---- AVAILABLE DATA

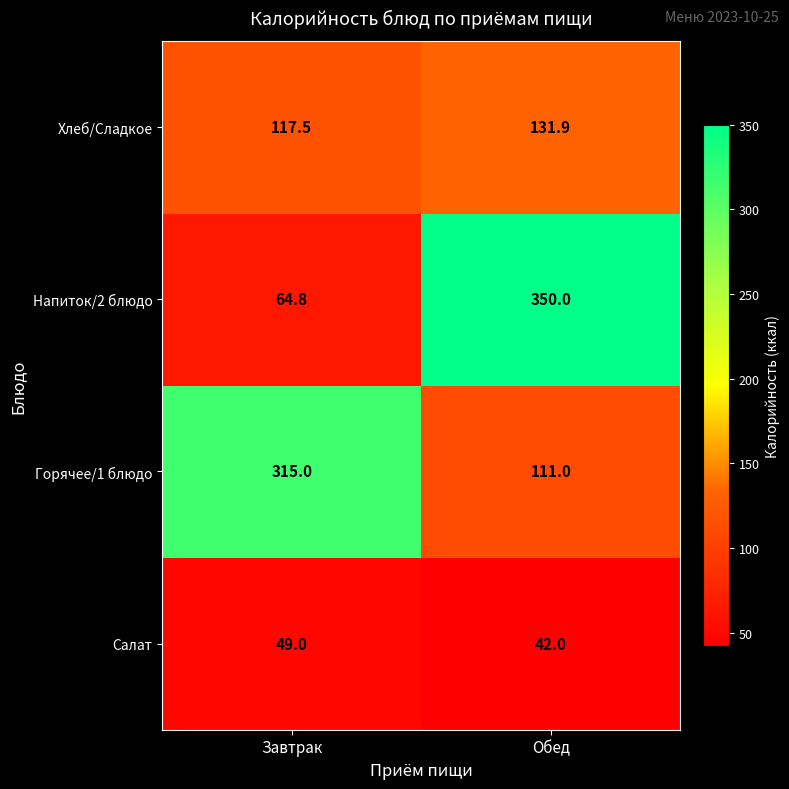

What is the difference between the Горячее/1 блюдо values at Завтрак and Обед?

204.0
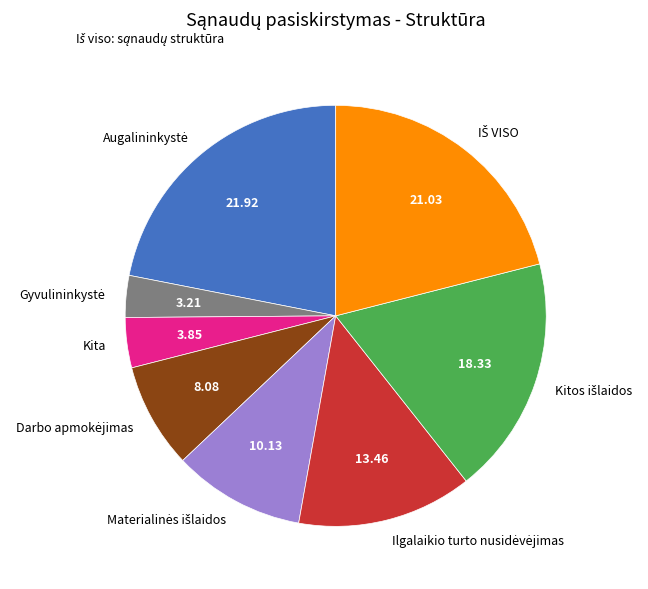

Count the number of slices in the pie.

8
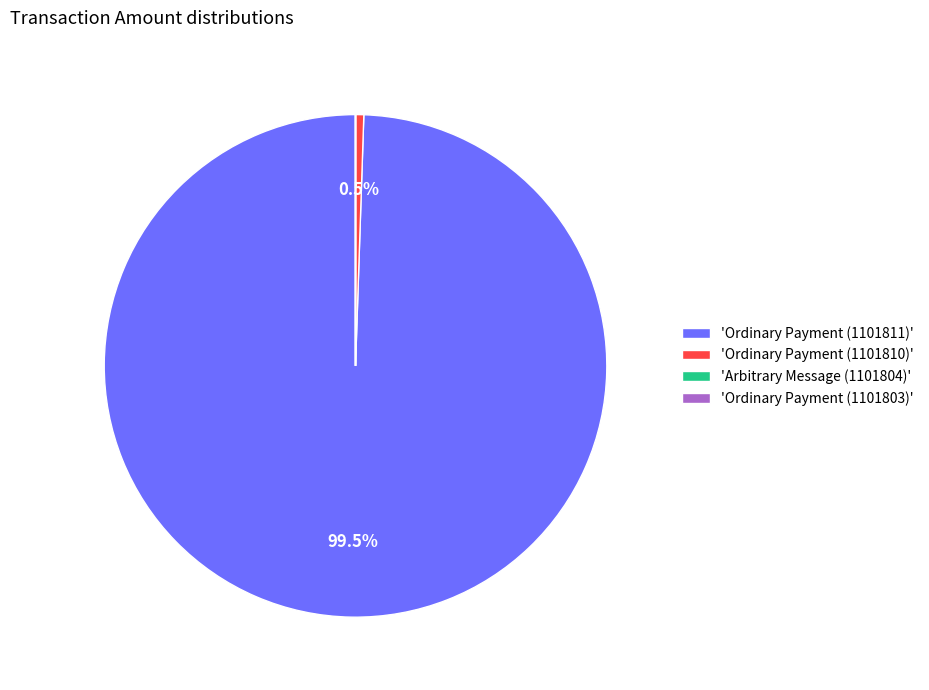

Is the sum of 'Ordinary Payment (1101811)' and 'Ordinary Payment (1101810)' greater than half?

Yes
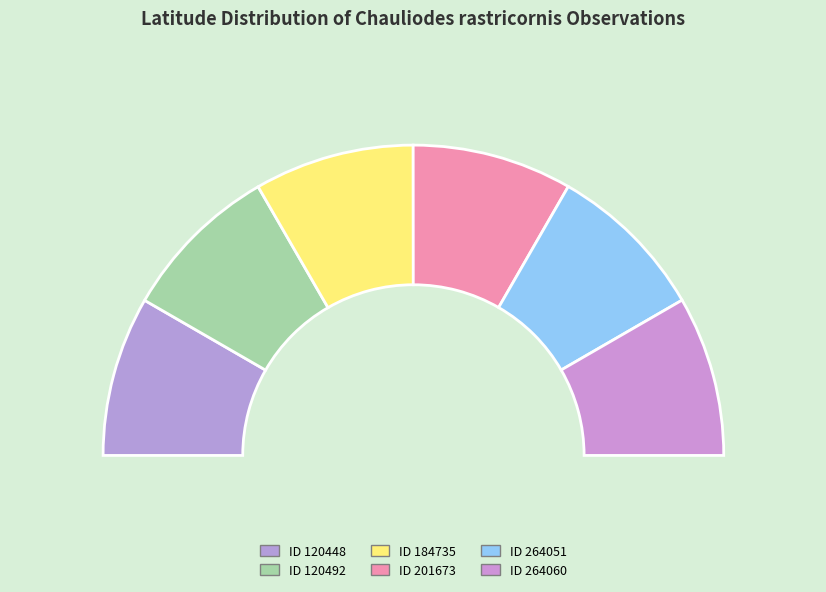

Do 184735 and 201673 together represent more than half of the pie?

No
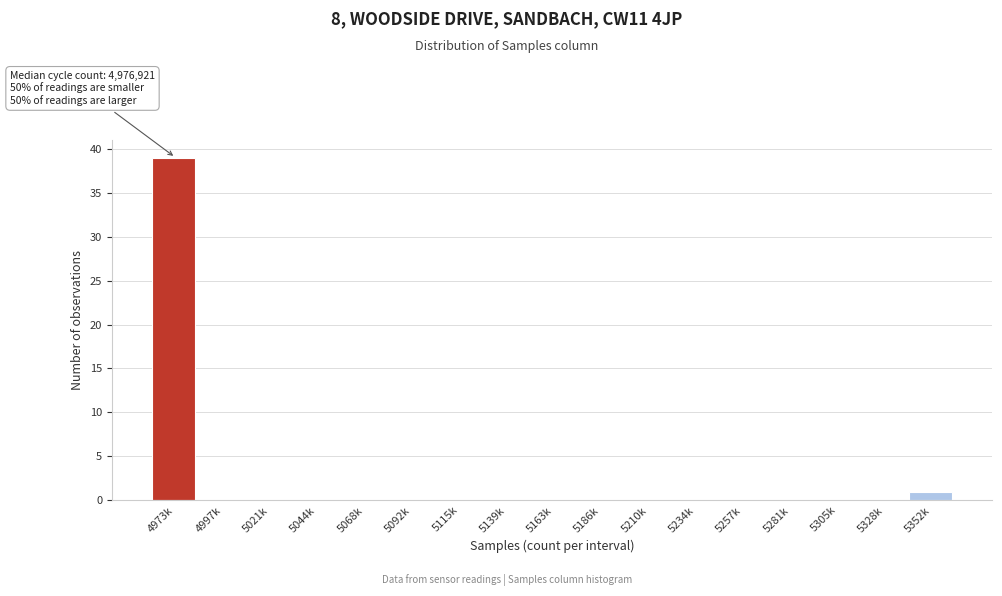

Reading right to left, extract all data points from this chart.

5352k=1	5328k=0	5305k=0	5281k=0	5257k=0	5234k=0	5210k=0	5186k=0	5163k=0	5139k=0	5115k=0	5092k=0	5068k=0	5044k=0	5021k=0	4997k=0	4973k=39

--------

:: YOUR INSTRUCTIONS ::
Write out the data word for word, from the line containing "Reading right to" through the end of the data.

:: TASK SOLUTION ::
Reading right to left, extract all data points from this chart.

5352k=1	5328k=0	5305k=0	5281k=0	5257k=0	5234k=0	5210k=0	5186k=0	5163k=0	5139k=0	5115k=0	5092k=0	5068k=0	5044k=0	5021k=0	4997k=0	4973k=39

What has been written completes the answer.